5.2(c) Give it a go!

Aim

To practise and develop evaluation skills (without getting too serious).

You need

An hour and 15 minutes and a range of resources, depending on the ways you plan to evaluate the topic you choose. Read through the activity and agree what methods you are going to try out and what resources you can use. Access to a computer and printer, a tape recorder, cameras, old magazines and the internet could all be useful.

Cartoon illustrating topic

What to do

a) First, agree a light-hearted topic to evaluate.

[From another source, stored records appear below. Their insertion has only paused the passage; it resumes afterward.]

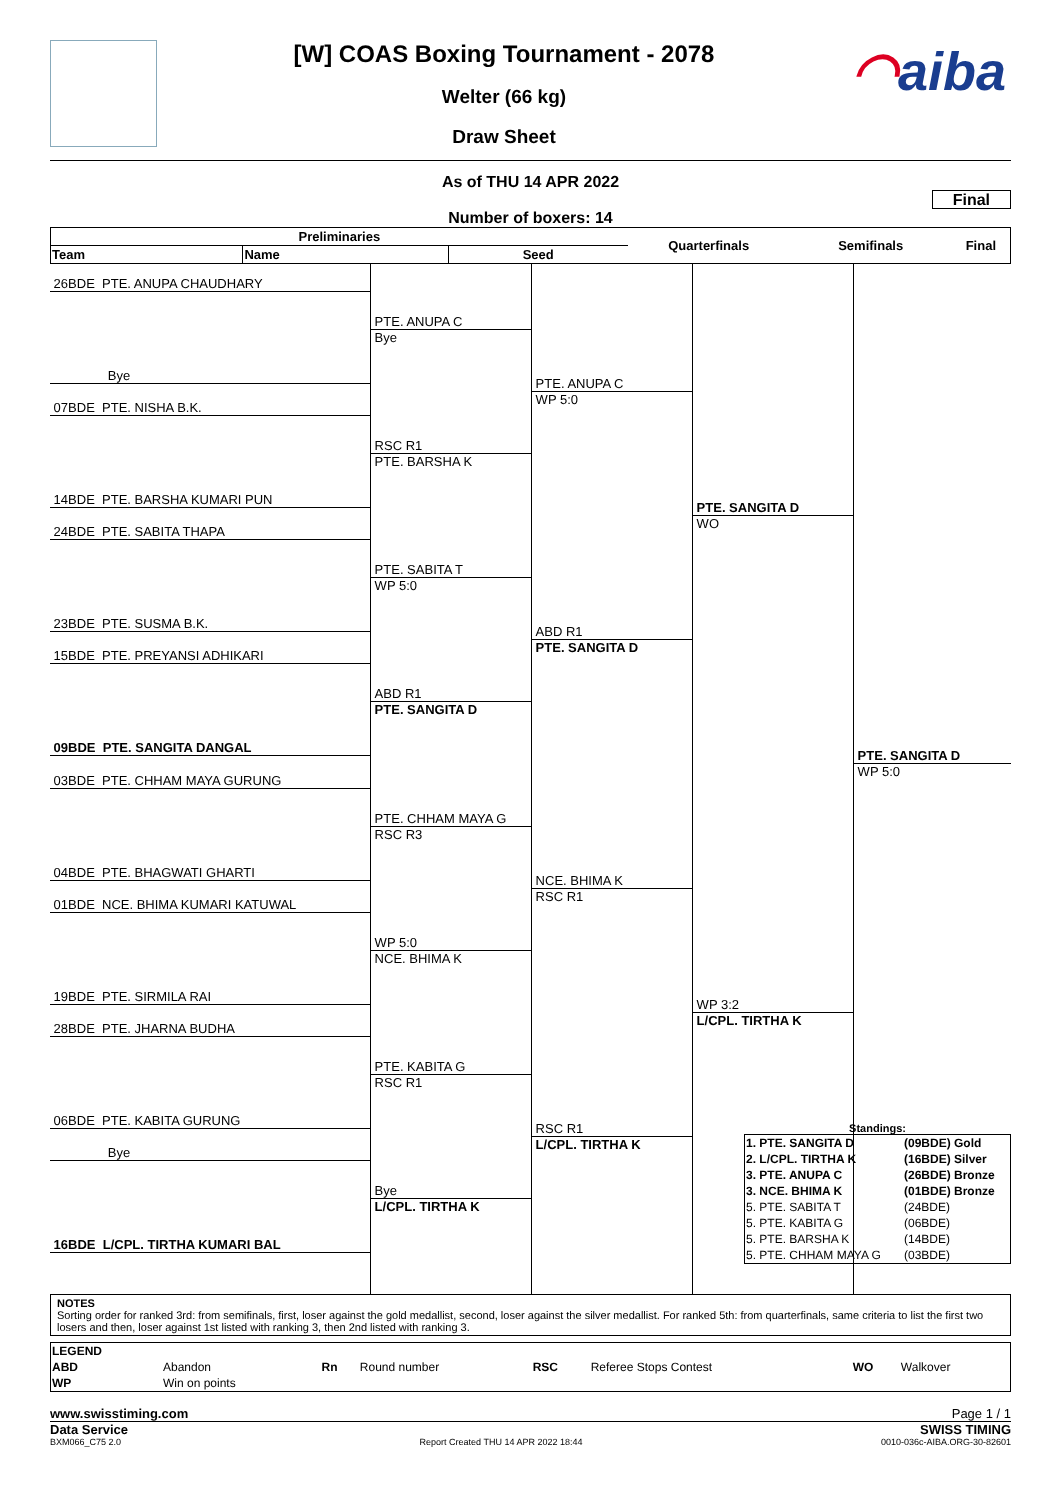[W] COAS Boxing Tournament - 2078
Welter (66 kg)
Draw Sheet
◠aiba
As of THU 14 APR 2022
Final
Number of boxers: 14
| Preliminaries | | | Quarterfinals | Semifinals | Final |
| --- | --- | --- | --- | --- | --- |
| Team | Name | Seed | | | |
26BDE PTE. ANUPA CHAUDHARY
Bye
07BDE PTE. NISHA B.K.
14BDE PTE. BARSHA KUMARI PUN
24BDE PTE. SABITA THAPA
23BDE PTE. SUSMA B.K.
15BDE PTE. PREYANSI ADHIKARI
09BDE PTE. SANGITA DANGAL
03BDE PTE. CHHAM MAYA GURUNG
04BDE PTE. BHAGWATI GHARTI
01BDE NCE. BHIMA KUMARI KATUWAL
19BDE PTE. SIRMILA RAI
28BDE PTE. JHARNA BUDHA
06BDE PTE. KABITA GURUNG
Bye
16BDE L/CPL. TIRTHA KUMARI BAL
PTE. ANUPA C
Bye
RSC R1
PTE. BARSHA K
PTE. SABITA T
WP 5:0
ABD R1
PTE. SANGITA D
PTE. CHHAM MAYA G
RSC R3
WP 5:0
NCE. BHIMA K
PTE. KABITA G
RSC R1
Bye
L/CPL. TIRTHA K
PTE. ANUPA C
WP 5:0
ABD R1
PTE. SANGITA D
NCE. BHIMA K
RSC R1
RSC R1
L/CPL. TIRTHA K
PTE. SANGITA D
WO
WP 3:2
L/CPL. TIRTHA K
PTE. SANGITA D
WP 5:0
Standings:
| 1. PTE. SANGITA D | (09BDE) Gold |
| 2. L/CPL. TIRTHA K | (16BDE) Silver |
| 3. PTE. ANUPA C | (26BDE) Bronze |
| 3. NCE. BHIMA K | (01BDE) Bronze |
| 5. PTE. SABITA T | (24BDE) |
| 5. PTE. KABITA G | (06BDE) |
| 5. PTE. BARSHA K | (14BDE) |
| 5. PTE. CHHAM MAYA G | (03BDE) |
NOTES
Sorting order for ranked 3rd: from semifinals, first, loser against the gold medallist, second, loser against the silver medallist. For ranked 5th: from quarterfinals, same criteria to list the first two losers and then, loser against 1st listed with ranking 3, then 2nd listed with ranking 3.
| LEGEND | | | | | | | |
| ABD | Abandon | Rn | Round number | RSC | Referee Stops Contest | WO | Walkover |
| WP | Win on points | | | | | | |
www.swisstiming.com Page 1 / 1
Data Service SWISS TIMING
BXM066_C75 2.0 Report Created THU 14 APR 2022 18:44 0010-036c-AIBA.ORG-30-82601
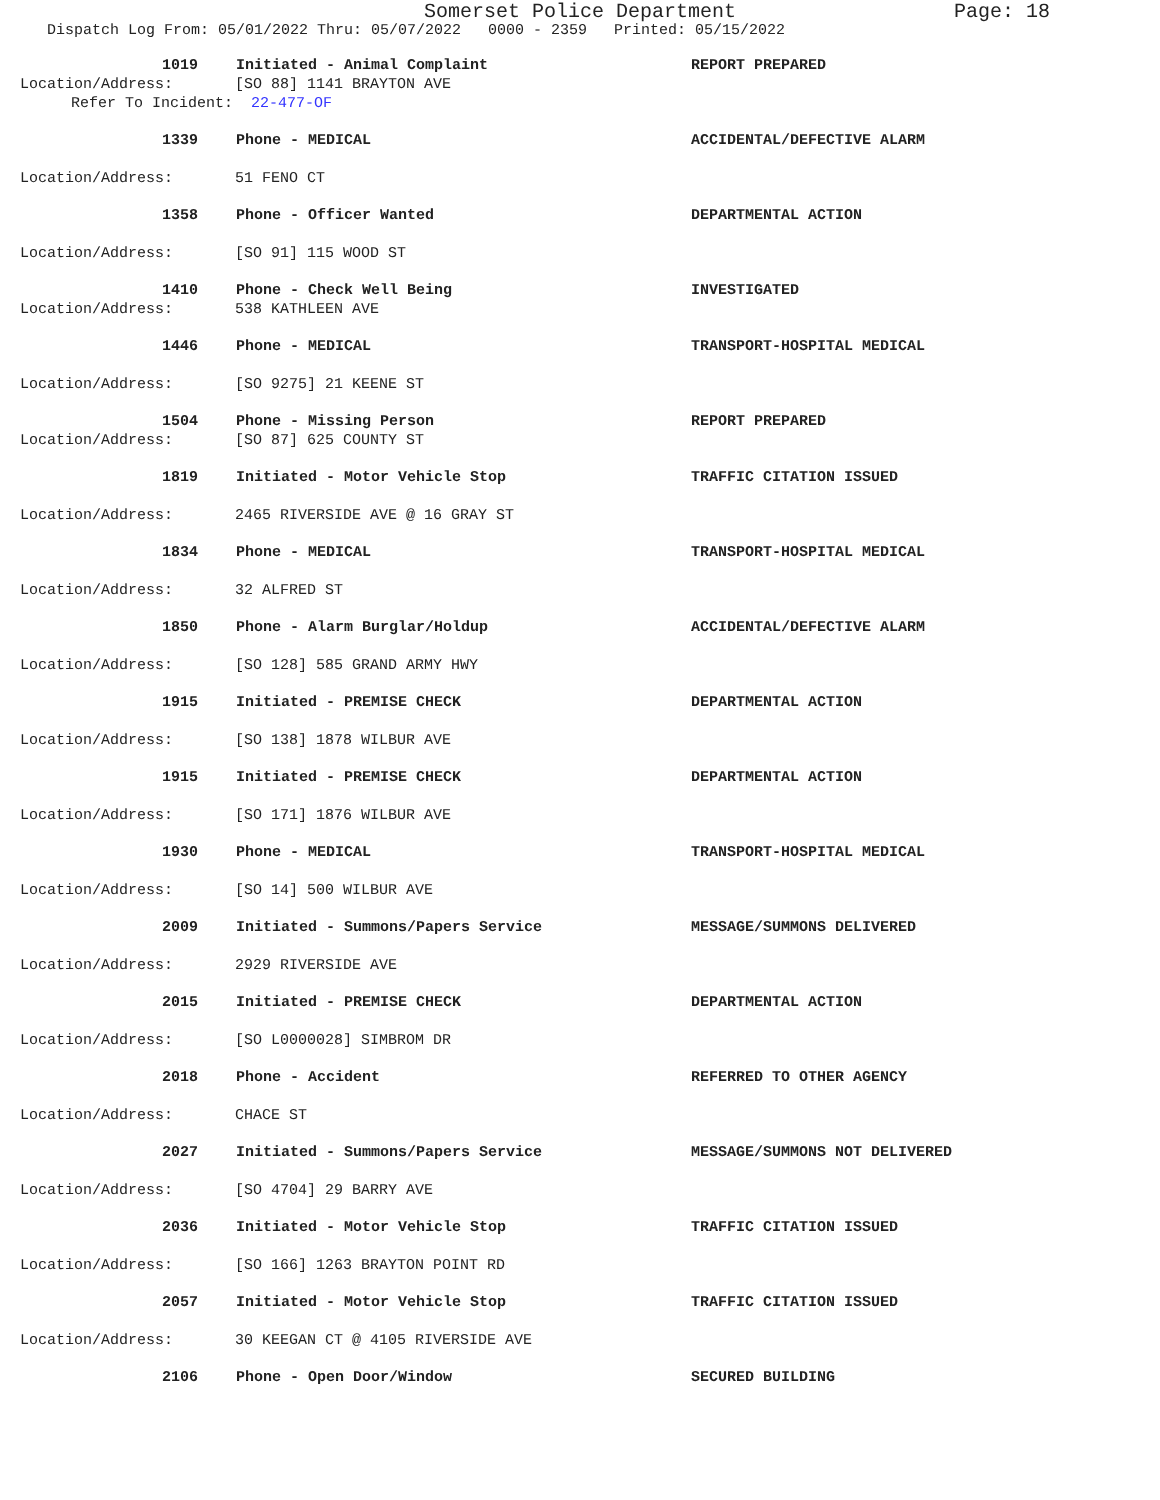Somerset Police Department Page: 18
Dispatch Log From: 05/01/2022 Thru: 05/07/2022 0000 - 2359 Printed: 05/15/2022
1019 Initiated - Animal Complaint REPORT PREPARED
Location/Address: [SO 88] 1141 BRAYTON AVE
Refer To Incident: 22-477-OF
1339 Phone - MEDICAL ACCIDENTAL/DEFECTIVE ALARM
Location/Address: 51 FENO CT
1358 Phone - Officer Wanted DEPARTMENTAL ACTION
Location/Address: [SO 91] 115 WOOD ST
1410 Phone - Check Well Being INVESTIGATED
Location/Address: 538 KATHLEEN AVE
1446 Phone - MEDICAL TRANSPORT-HOSPITAL MEDICAL
Location/Address: [SO 9275] 21 KEENE ST
1504 Phone - Missing Person REPORT PREPARED
Location/Address: [SO 87] 625 COUNTY ST
1819 Initiated - Motor Vehicle Stop TRAFFIC CITATION ISSUED
Location/Address: 2465 RIVERSIDE AVE @ 16 GRAY ST
1834 Phone - MEDICAL TRANSPORT-HOSPITAL MEDICAL
Location/Address: 32 ALFRED ST
1850 Phone - Alarm Burglar/Holdup ACCIDENTAL/DEFECTIVE ALARM
Location/Address: [SO 128] 585 GRAND ARMY HWY
1915 Initiated - PREMISE CHECK DEPARTMENTAL ACTION
Location/Address: [SO 138] 1878 WILBUR AVE
1915 Initiated - PREMISE CHECK DEPARTMENTAL ACTION
Location/Address: [SO 171] 1876 WILBUR AVE
1930 Phone - MEDICAL TRANSPORT-HOSPITAL MEDICAL
Location/Address: [SO 14] 500 WILBUR AVE
2009 Initiated - Summons/Papers Service MESSAGE/SUMMONS DELIVERED
Location/Address: 2929 RIVERSIDE AVE
2015 Initiated - PREMISE CHECK DEPARTMENTAL ACTION
Location/Address: [SO L0000028] SIMBROM DR
2018 Phone - Accident REFERRED TO OTHER AGENCY
Location/Address: CHACE ST
2027 Initiated - Summons/Papers Service MESSAGE/SUMMONS NOT DELIVERED
Location/Address: [SO 4704] 29 BARRY AVE
2036 Initiated - Motor Vehicle Stop TRAFFIC CITATION ISSUED
Location/Address: [SO 166] 1263 BRAYTON POINT RD
2057 Initiated - Motor Vehicle Stop TRAFFIC CITATION ISSUED
Location/Address: 30 KEEGAN CT @ 4105 RIVERSIDE AVE
2106 Phone - Open Door/Window SECURED BUILDING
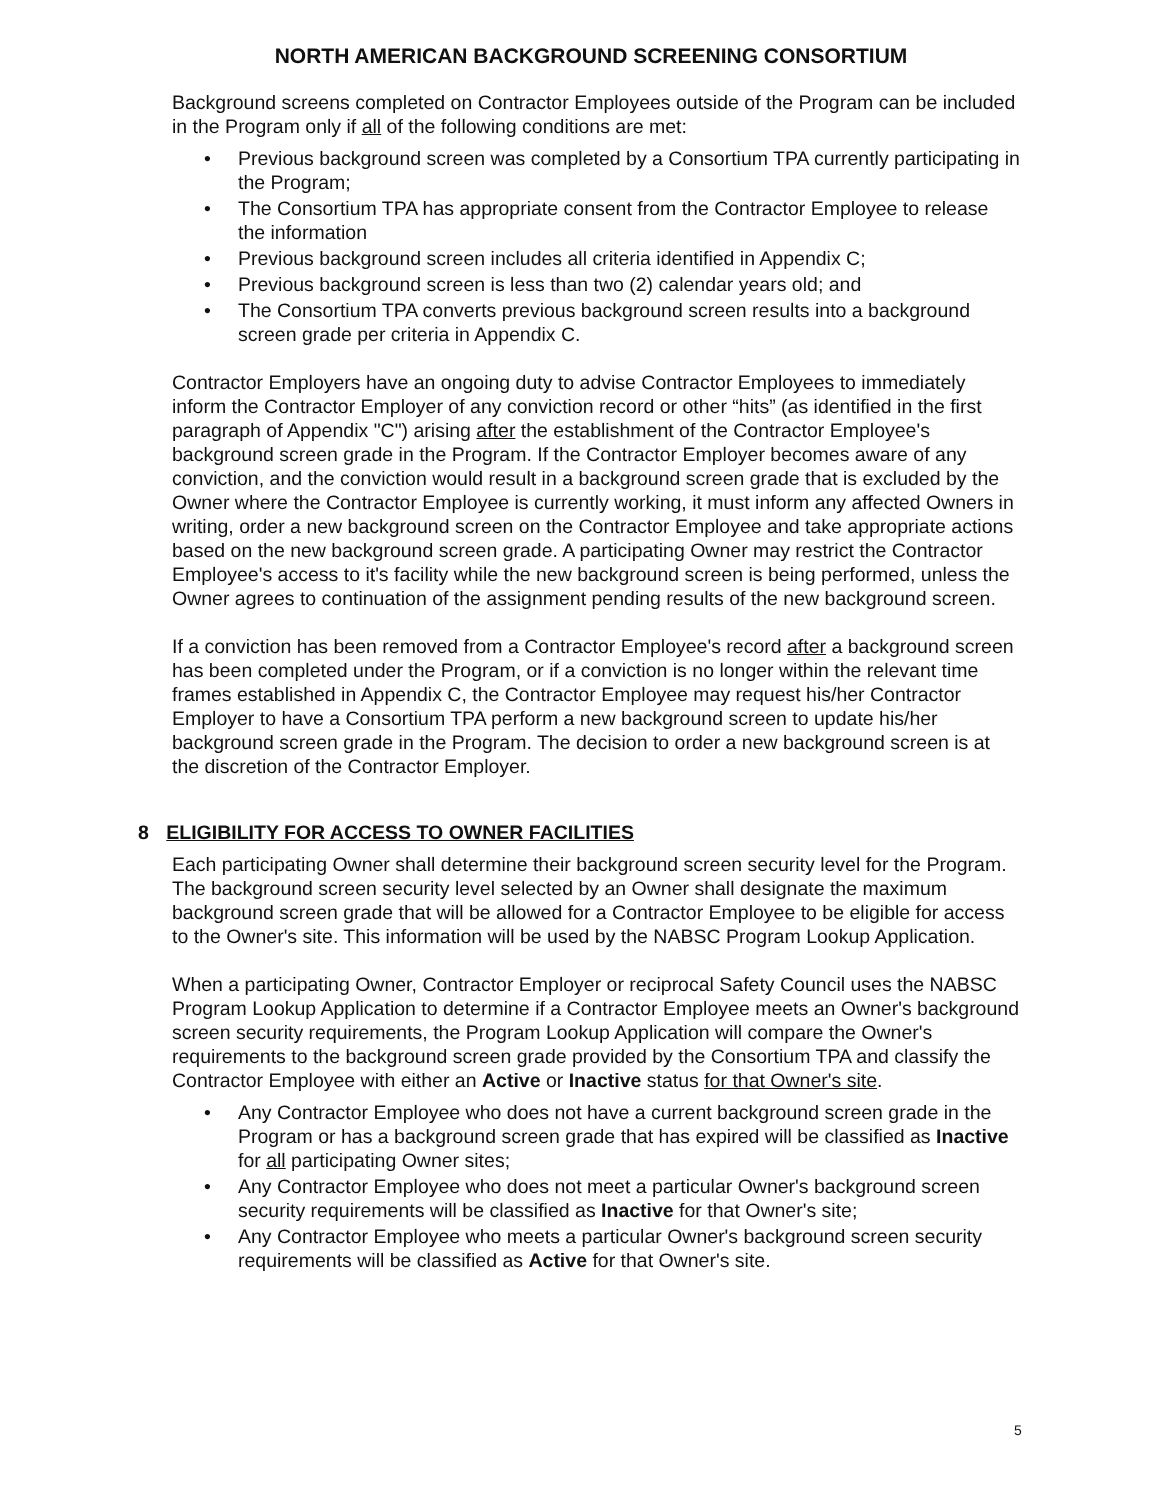NORTH AMERICAN BACKGROUND SCREENING CONSORTIUM
Background screens completed on Contractor Employees outside of the Program can be included in the Program only if all of the following conditions are met:
• Previous background screen was completed by a Consortium TPA currently participating in the Program;
• The Consortium TPA has appropriate consent from the Contractor Employee to release the information
• Previous background screen includes all criteria identified in Appendix C;
• Previous background screen is less than two (2) calendar years old; and
• The Consortium TPA converts previous background screen results into a background screen grade per criteria in Appendix C.
Contractor Employers have an ongoing duty to advise Contractor Employees to immediately inform the Contractor Employer of any conviction record or other “hits” (as identified in the first paragraph of Appendix "C") arising after the establishment of the Contractor Employee's background screen grade in the Program. If the Contractor Employer becomes aware of any conviction, and the conviction would result in a background screen grade that is excluded by the Owner where the Contractor Employee is currently working, it must inform any affected Owners in writing, order a new background screen on the Contractor Employee and take appropriate actions based on the new background screen grade. A participating Owner may restrict the Contractor Employee's access to it's facility while the new background screen is being performed, unless the Owner agrees to continuation of the assignment pending results of the new background screen.
If a conviction has been removed from a Contractor Employee's record after a background screen has been completed under the Program, or if a conviction is no longer within the relevant time frames established in Appendix C, the Contractor Employee may request his/her Contractor Employer to have a Consortium TPA perform a new background screen to update his/her background screen grade in the Program. The decision to order a new background screen is at the discretion of the Contractor Employer.
8 ELIGIBILITY FOR ACCESS TO OWNER FACILITIES
Each participating Owner shall determine their background screen security level for the Program. The background screen security level selected by an Owner shall designate the maximum background screen grade that will be allowed for a Contractor Employee to be eligible for access to the Owner's site. This information will be used by the NABSC Program Lookup Application.
When a participating Owner, Contractor Employer or reciprocal Safety Council uses the NABSC Program Lookup Application to determine if a Contractor Employee meets an Owner's background screen security requirements, the Program Lookup Application will compare the Owner's requirements to the background screen grade provided by the Consortium TPA and classify the Contractor Employee with either an Active or Inactive status for that Owner's site.
• Any Contractor Employee who does not have a current background screen grade in the Program or has a background screen grade that has expired will be classified as Inactive for all participating Owner sites;
• Any Contractor Employee who does not meet a particular Owner's background screen security requirements will be classified as Inactive for that Owner's site;
• Any Contractor Employee who meets a particular Owner's background screen security requirements will be classified as Active for that Owner's site.
5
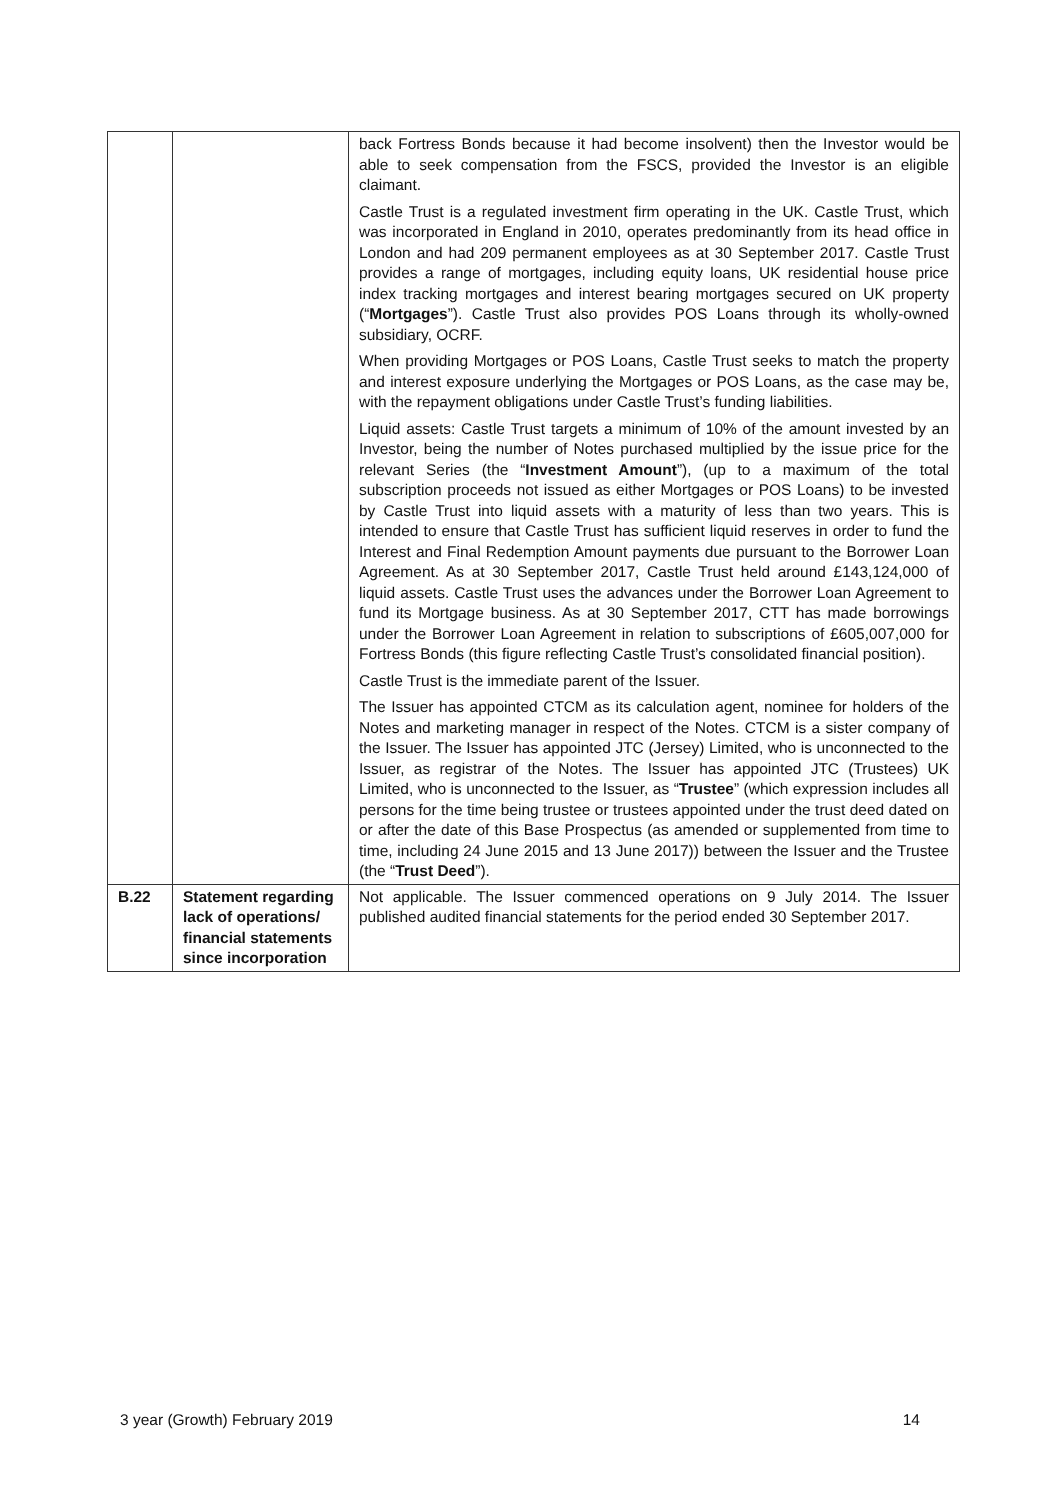| | | back Fortress Bonds because it had become insolvent) then the Investor would be able to seek compensation from the FSCS, provided the Investor is an eligible claimant. Castle Trust is a regulated investment firm operating in the UK. Castle Trust, which was incorporated in England in 2010, operates predominantly from its head office in London and had 209 permanent employees as at 30 September 2017. Castle Trust provides a range of mortgages, including equity loans, UK residential house price index tracking mortgages and interest bearing mortgages secured on UK property (“ Mortgages ”). Castle Trust also provides POS Loans through its wholly-owned subsidiary, OCRF. When providing Mortgages or POS Loans, Castle Trust seeks to match the property and interest exposure underlying the Mortgages or POS Loans, as the case may be, with the repayment obligations under Castle Trust’s funding liabilities. Liquid assets: Castle Trust targets a minimum of 10% of the amount invested by an Investor, being the number of Notes purchased multiplied by the issue price for the relevant Series (the “ Investment Amount ”), (up to a maximum of the total subscription proceeds not issued as either Mortgages or POS Loans) to be invested by Castle Trust into liquid assets with a maturity of less than two years. This is intended to ensure that Castle Trust has sufficient liquid reserves in order to fund the Interest and Final Redemption Amount payments due pursuant to the Borrower Loan Agreement. As at 30 September 2017, Castle Trust held around £143,124,000 of liquid assets. Castle Trust uses the advances under the Borrower Loan Agreement to fund its Mortgage business. As at 30 September 2017, CTT has made borrowings under the Borrower Loan Agreement in relation to subscriptions of £605,007,000 for Fortress Bonds (this figure reflecting Castle Trust’s consolidated financial position). Castle Trust is the immediate parent of the Issuer. The Issuer has appointed CTCM as its calculation agent, nominee for holders of the Notes and marketing manager in respect of the Notes. CTCM is a sister company of the Issuer. The Issuer has appointed JTC (Jersey) Limited, who is unconnected to the Issuer, as registrar of the Notes. The Issuer has appointed JTC (Trustees) UK Limited, who is unconnected to the Issuer, as “ Trustee ” (which expression includes all persons for the time being trustee or trustees appointed under the trust deed dated on or after the date of this Base Prospectus (as amended or supplemented from time to time, including 24 June 2015 and 13 June 2017)) between the Issuer and the Trustee (the “ Trust Deed ”). |
| B.22 | Statement regarding lack of operations/ financial statements since incorporation | Not applicable. The Issuer commenced operations on 9 July 2014. The Issuer published audited financial statements for the period ended 30 September 2017. |
3 year (Growth) February 2019 14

What about one of these?

  • Evaluate the furniture in the building
  • Evaluate the trees in the park
  • Evaluate the cars in the car park
  • Evaluate the food in the canteen

b) Break into three groups and decide among yourselves how you are going to undertake your evaluation, what key questions you want to explore and how you are going to do it. Keep your ideas within the small group at this stage. As you will be presenting your findings to the whole group, spare a thought to how you are going to do this before you start.

c) Now crack on! Give yourselves a good three quarters of an hour to evaluate the topic and prepare your findings.

d) Come back together and take it in turns to present what you have found.

What next?

Before you move on, you need to evaluate the process you’ve just been through. You were given virtually no guidance. Did this help, or make it harder? You went off in your own groups and did your own thing. Did you each have a different take on what you were evaluating? Did you find out different things? For example, if you chose to ‘evaluate the trees,’ the first group may have evaluated them for their size and shade; the second whether they lose their leaves in winter or not; the third whether they are easy and fun to climb.

These differences don’t matter on this occasion; in fact, they hopefully have added to your learning. But in the next aim, it will be very important to have a shared understanding of what you are doing and wanting to find out, why it is important and how you are going to go about it together. You may need to think through what you are looking for in the evaluation, what funders are looking for and what others may be looking for. These may be similar or very different. You will need to take more care in the planning and preparation. Before you move on, is there anything arising from this activity that you want to add to your evaluation charter?